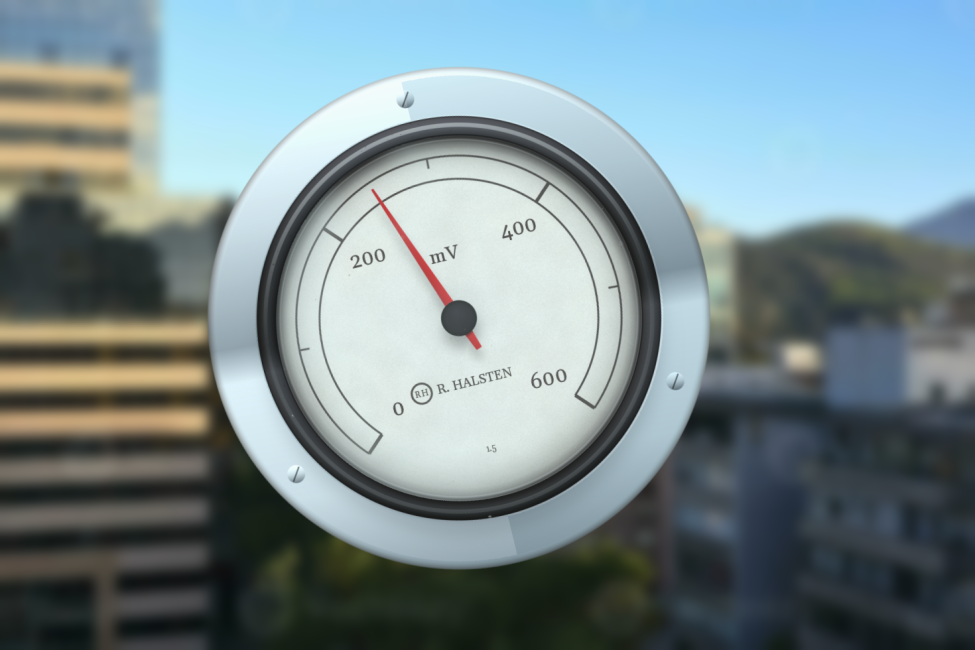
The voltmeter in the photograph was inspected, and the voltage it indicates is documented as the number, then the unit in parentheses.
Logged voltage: 250 (mV)
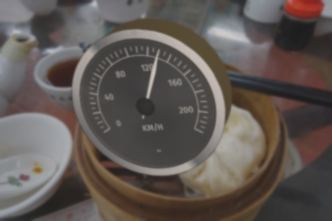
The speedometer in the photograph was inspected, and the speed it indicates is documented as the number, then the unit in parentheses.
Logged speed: 130 (km/h)
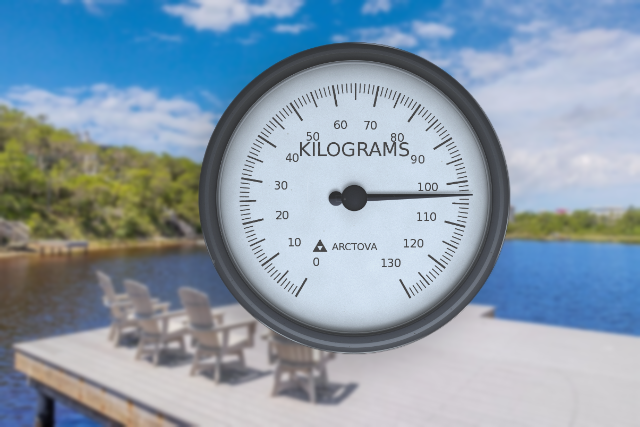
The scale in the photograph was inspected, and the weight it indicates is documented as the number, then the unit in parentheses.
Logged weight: 103 (kg)
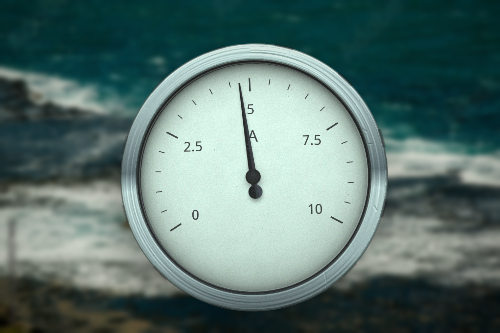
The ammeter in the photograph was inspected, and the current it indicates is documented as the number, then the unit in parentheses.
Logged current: 4.75 (A)
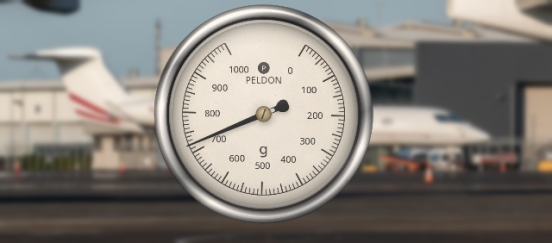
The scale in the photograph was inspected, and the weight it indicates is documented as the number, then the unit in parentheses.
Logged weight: 720 (g)
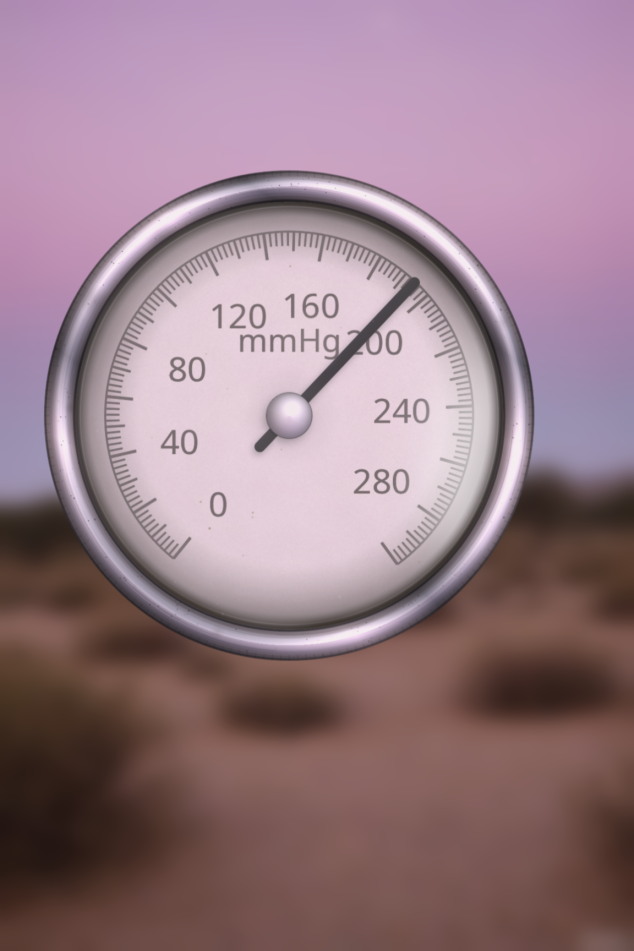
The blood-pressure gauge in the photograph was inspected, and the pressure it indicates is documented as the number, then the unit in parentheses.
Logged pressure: 194 (mmHg)
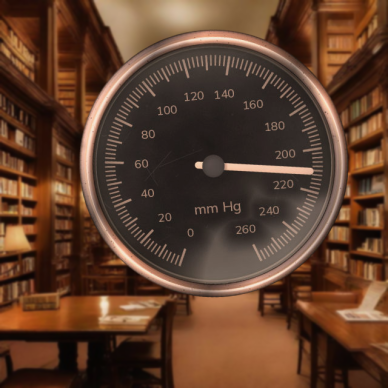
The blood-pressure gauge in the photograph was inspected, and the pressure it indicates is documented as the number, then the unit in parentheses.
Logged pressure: 210 (mmHg)
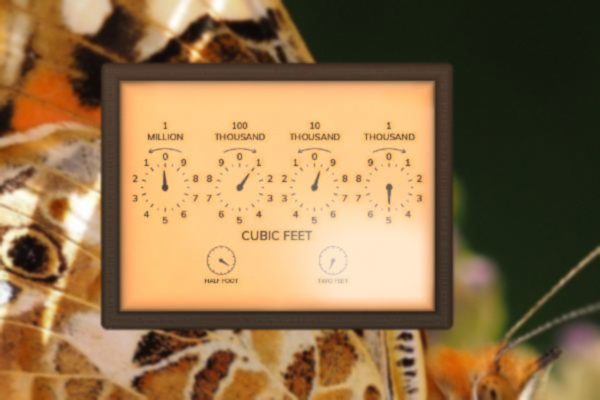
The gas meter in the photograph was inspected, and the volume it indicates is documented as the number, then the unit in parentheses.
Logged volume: 9500 (ft³)
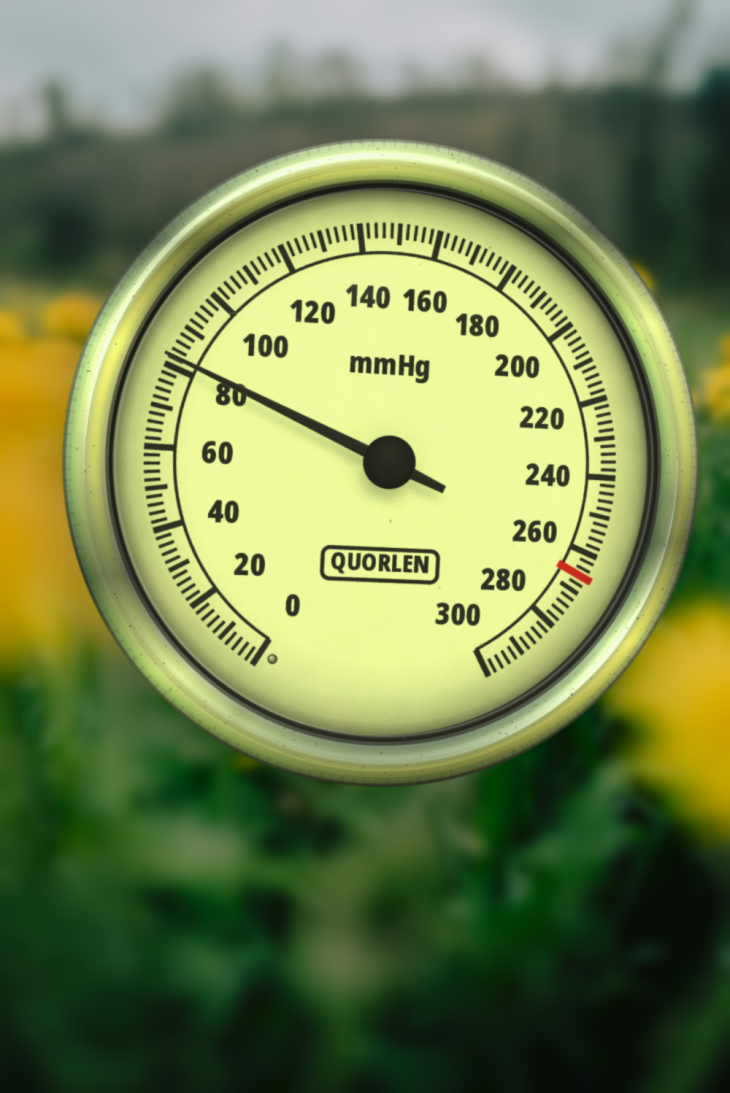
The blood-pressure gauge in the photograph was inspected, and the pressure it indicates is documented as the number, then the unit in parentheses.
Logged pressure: 82 (mmHg)
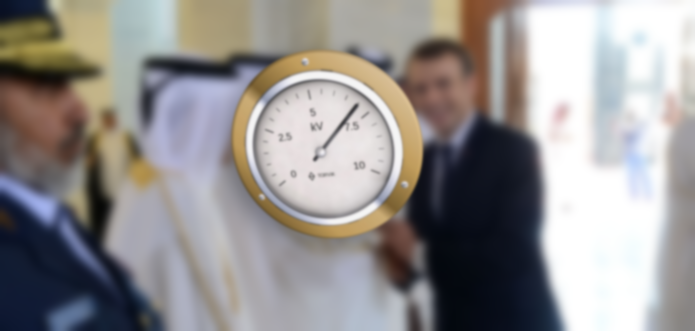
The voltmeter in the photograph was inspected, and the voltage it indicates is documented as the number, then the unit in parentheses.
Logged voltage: 7 (kV)
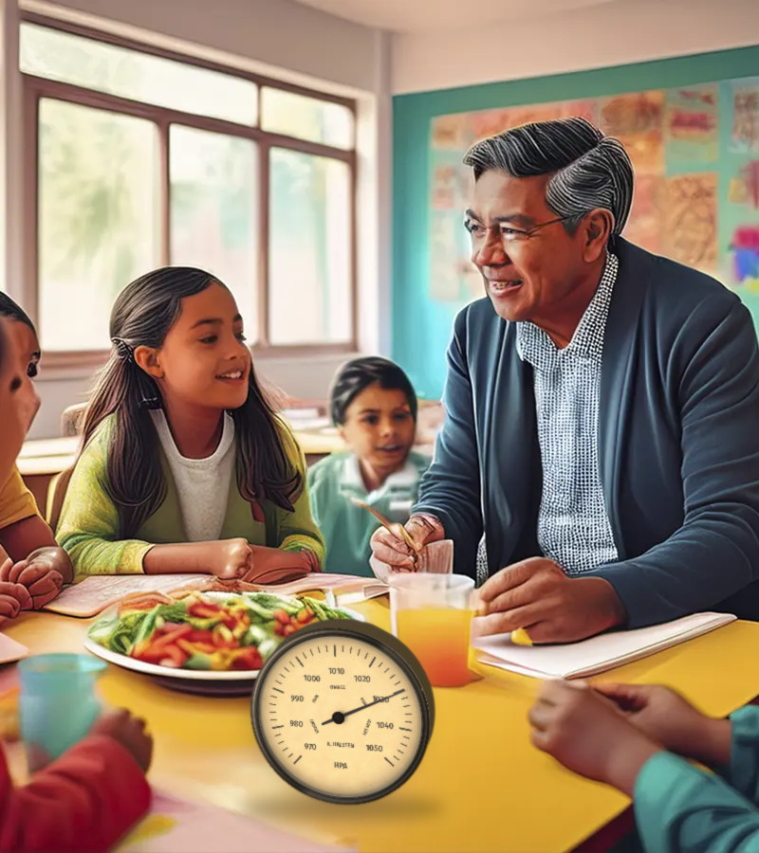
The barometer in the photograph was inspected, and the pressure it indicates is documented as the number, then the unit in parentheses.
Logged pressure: 1030 (hPa)
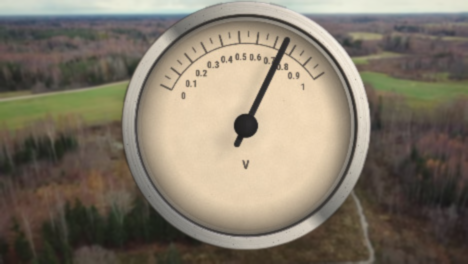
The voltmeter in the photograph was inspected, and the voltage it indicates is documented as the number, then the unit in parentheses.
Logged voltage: 0.75 (V)
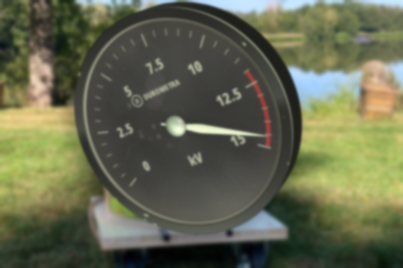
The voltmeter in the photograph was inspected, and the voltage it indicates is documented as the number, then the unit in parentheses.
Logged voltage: 14.5 (kV)
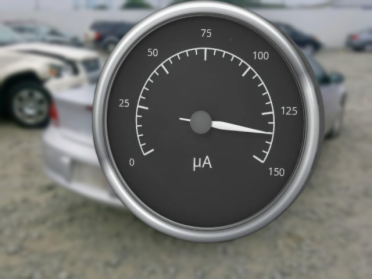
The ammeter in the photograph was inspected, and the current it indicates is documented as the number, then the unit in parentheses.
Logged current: 135 (µA)
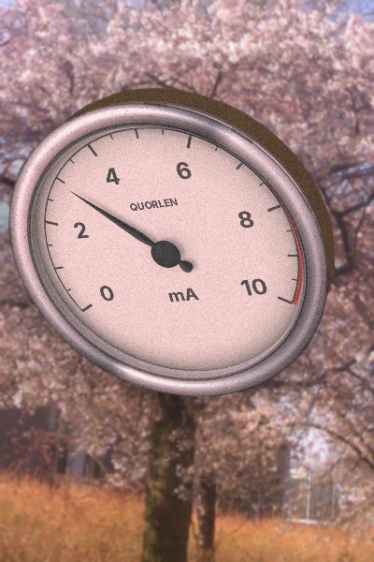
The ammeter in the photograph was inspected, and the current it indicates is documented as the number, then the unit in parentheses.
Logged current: 3 (mA)
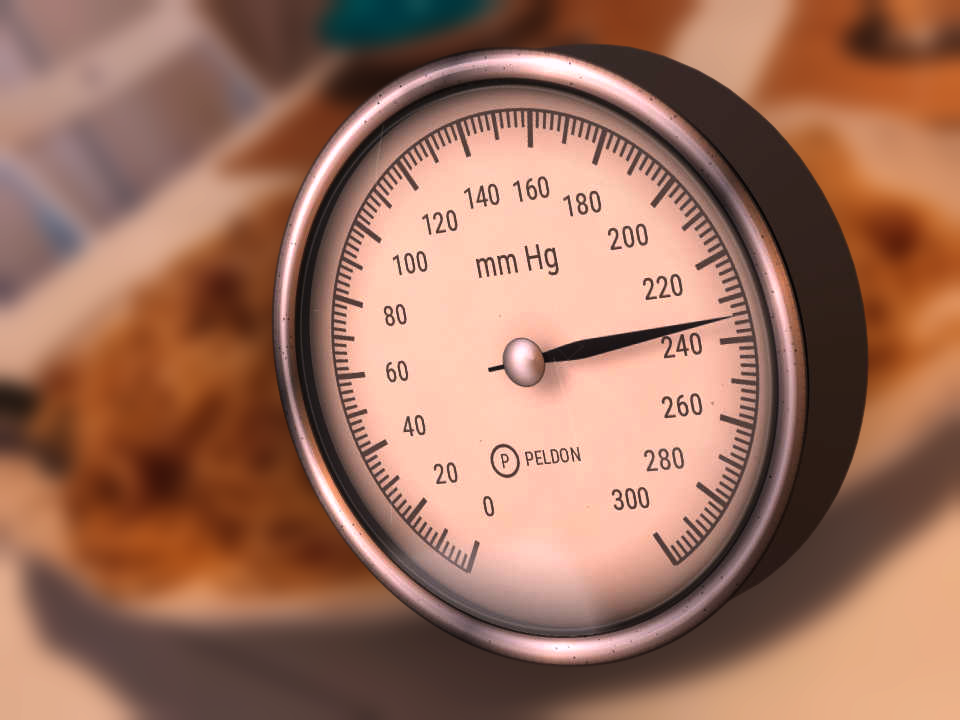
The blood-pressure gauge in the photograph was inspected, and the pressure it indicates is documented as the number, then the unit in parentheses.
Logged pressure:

* * * *

Please copy the items word for word, from their start through the line containing "Logged voltage: 250 (mV)", and leave the pictures out of your copy.

The voltmeter in the photograph was inspected, and the voltage it indicates is documented as the number, then the unit in parentheses.
Logged voltage: 250 (mV)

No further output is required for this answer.